NAME
melting - nearest-neighbor computation of nucleic acid hybridation
SYNOPSIS
melting [options]
DESCRIPTION
Melting computes, for a nucleic acid duplex, the enthalpy and the
entropy of the helix-coil transition, and then its melting temperature.
Three types of hybridisation are possible: DNA/DNA, DNA/RNA, and
RNA/RNA. The program uses the method of nearest-neighbors. The set of
thermodynamic parameters can be easely changed, for instance following
an experimental breakthrough. Melting is a free program in both sense
of the term. It comes with no cost and it is open-source. In addition
it is coded in ISO C and can be compiled on any operating system. Some
perl scripts are provided to show how melting can be used as a block to
construct more ambitious programs.
OPTIONS
The options are treated sequentially. If there is a conflict between
the value of two options, the latter normally erases the former.
-Afile.nn
Informs the program to use file.nn as an alternative set of
nearest-neighbor parameters, rather than the default for the
specified hybridisation type. The standard distribution of
melting provides some files ready-to-use: all97a.nn (Allawi et
al 1997), bre86a.nn (Breslauer et al 1986), san96a.nn
(SantaLucia et al 1996), sug96a.nn (Sugimoto et al 1996)
san04a.nn (Santalucia et al 2004) (DNA/DNA), fre86a.nn (Freier
et al 1986), xia98a.nn (Xia et al 1998), (RNA/RNA), and
sug95a.nn (Sugimoto et al 1995), (DNA/RNA).

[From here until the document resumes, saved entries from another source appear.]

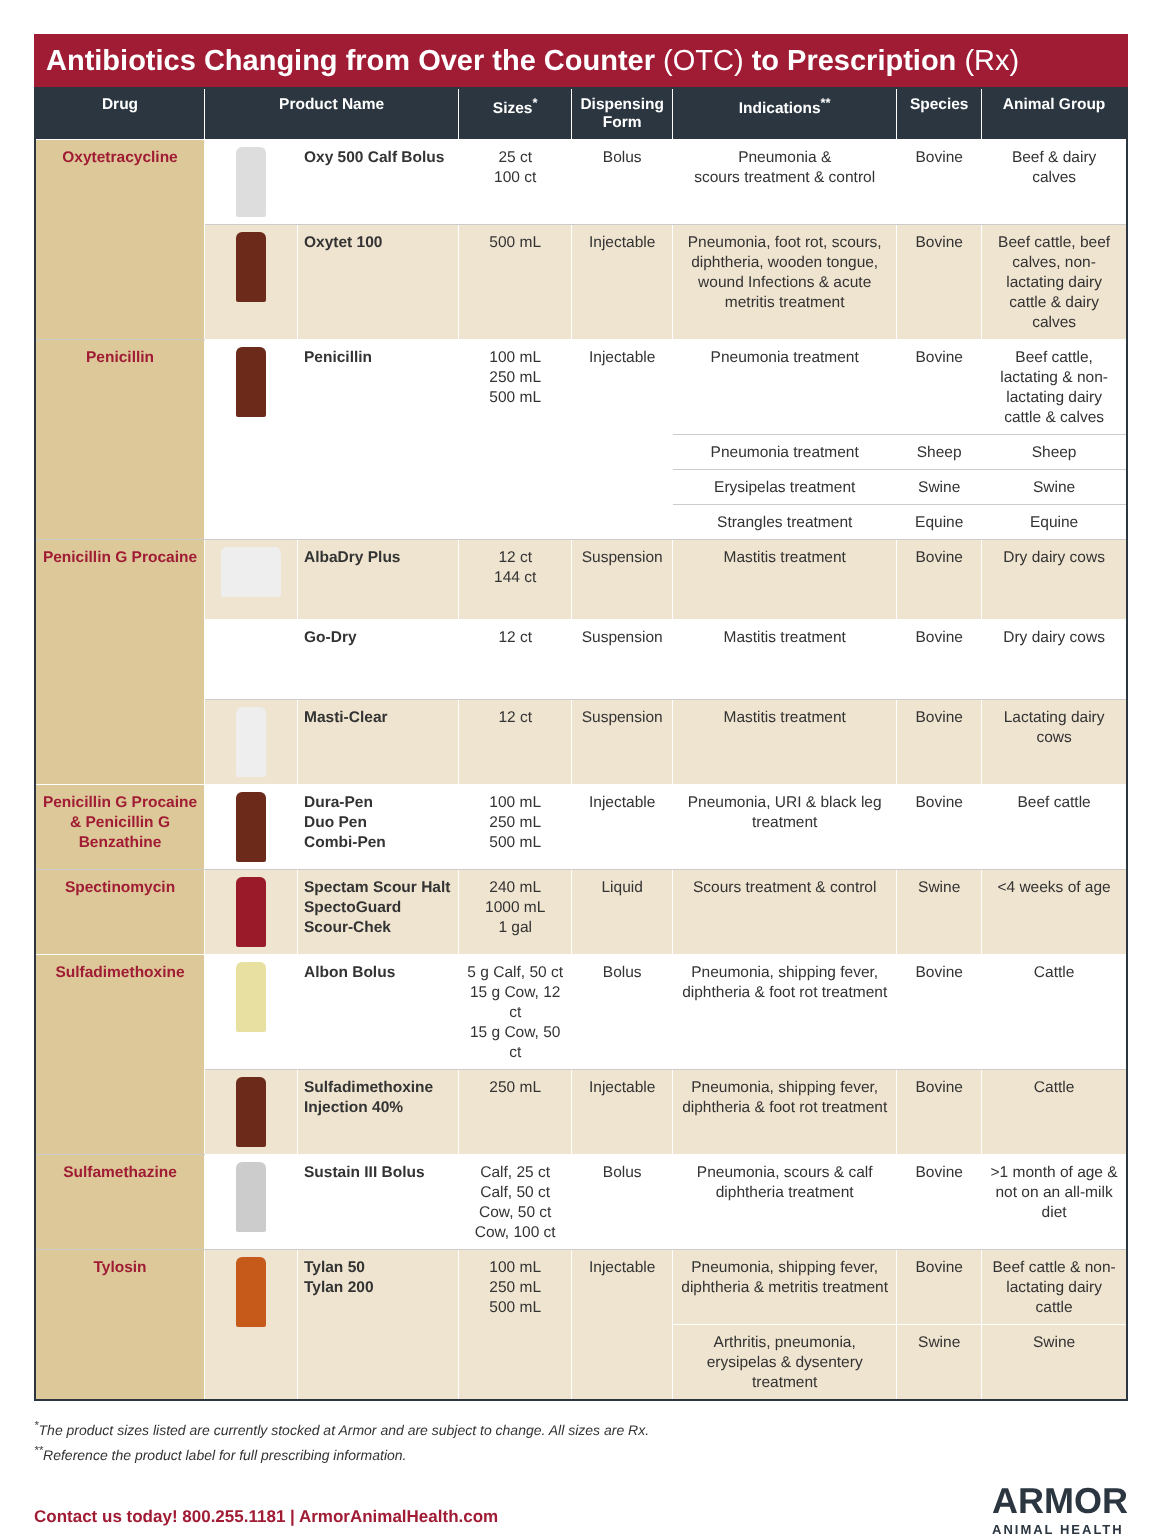Antibiotics Changing from Over the Counter (OTC) to Prescription (Rx)
| Drug | Product Name | | Sizes<sup>*</sup> | Dispensing Form | Indications<sup>**</sup> | Species | Animal Group |
| --- | --- | --- | --- | --- | --- | --- | --- |
| Oxytetracycline | | Oxy 500 Calf Bolus | 25 ct 100 ct | Bolus | Pneumonia & scours treatment & control | Bovine | Beef & dairy calves |
| | | Oxytet 100 | 500 mL | Injectable | Pneumonia, foot rot, scours, diphtheria, wooden tongue, wound Infections & acute metritis treatment | Bovine | Beef cattle, beef calves, non-lactating dairy cattle & dairy calves |
| Penicillin | | Penicillin | 100 mL 250 mL 500 mL | Injectable | Pneumonia treatment | Bovine | Beef cattle, lactating & non-lactating dairy cattle & calves |
| | | | | | Pneumonia treatment | Sheep | Sheep |
| | | | | | Erysipelas treatment | Swine | Swine |
| | | | | | Strangles treatment | Equine | Equine |
| Penicillin G Procaine | | AlbaDry Plus | 12 ct 144 ct | Suspension | Mastitis treatment | Bovine | Dry dairy cows |
| | | Go-Dry | 12 ct | Suspension | Mastitis treatment | Bovine | Dry dairy cows |
| | | Masti-Clear | 12 ct | Suspension | Mastitis treatment | Bovine | Lactating dairy cows |
| Penicillin G Procaine & Penicillin G Benzathine | | Dura-Pen Duo Pen Combi-Pen | 100 mL 250 mL 500 mL | Injectable | Pneumonia, URI & black leg treatment | Bovine | Beef cattle |
| Spectinomycin | | Spectam Scour Halt SpectoGuard Scour-Chek | 240 mL 1000 mL 1 gal | Liquid | Scours treatment & control | Swine | <4 weeks of age |
| Sulfadimethoxine | | Albon Bolus | 5 g Calf, 50 ct 15 g Cow, 12 ct 15 g Cow, 50 ct | Bolus | Pneumonia, shipping fever, diphtheria & foot rot treatment | Bovine | Cattle |
| | | Sulfadimethoxine Injection 40% | 250 mL | Injectable | Pneumonia, shipping fever, diphtheria & foot rot treatment | Bovine | Cattle |
| Sulfamethazine | | Sustain III Bolus | Calf, 25 ct Calf, 50 ct Cow, 50 ct Cow, 100 ct | Bolus | Pneumonia, scours & calf diphtheria treatment | Bovine | >1 month of age & not on an all-milk diet |
| Tylosin | | Tylan 50 Tylan 200 | 100 mL 250 mL 500 mL | Injectable | Pneumonia, shipping fever, diphtheria & metritis treatment | Bovine | Beef cattle & non-lactating dairy cattle |
| | | | | | Arthritis, pneumonia, erysipelas & dysentery treatment | Swine | Swine |
<sup>*</sup> The product sizes listed are currently stocked at Armor and are subject to change. All sizes are Rx.
<sup>**</sup> Reference the product label for full prescribing information.
Contact us today! 800.255.1181 | ArmorAnimalHealth.com
ARMOR
ANIMAL HEALTH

The program will look for the file in a directory specified
during the installation. However, if an environment variable
NN_PATH is defined, melting will search in this one first. Be
careful, the option -A changes the default parameter set defined
by the option -H.
-Ccomplementary_sequence
Enters the complementary sequence, from 3’ to 5’. This option is
mandatory if there are mismatches between the two strands. If it
is not used, the program will compute it as the complement of
the sequence entered with the option -S.
-Ddnadnade.nn
Informs the program to use the file dnadnade.nn to compute the
contribution of dangling ends to the thermodynamic of helix-coil
transition. The dangling ends are not taken into account by the
approximative mode.
-Ffactor
This is the a correction factor used to modulate the effect of
the nucleic acid concentration in the computation of the
melting temperature. See section ALGORITHM for details.
-Gx.xxe-xx
Magnesium concentration (No maximum concentration for the
moment). The effect
of ions on thermodynamic stability of nucleic acid
duplexes is complex,
and the correcting functions are at best rough
approximations.The published
Tm correction formula for divalent Mg2+ ions of Owczarzy
et al(2008) can
take in account the competitive binding of monovalent and
divalent ions on DNA.
However this formula is only for DNA duplexes.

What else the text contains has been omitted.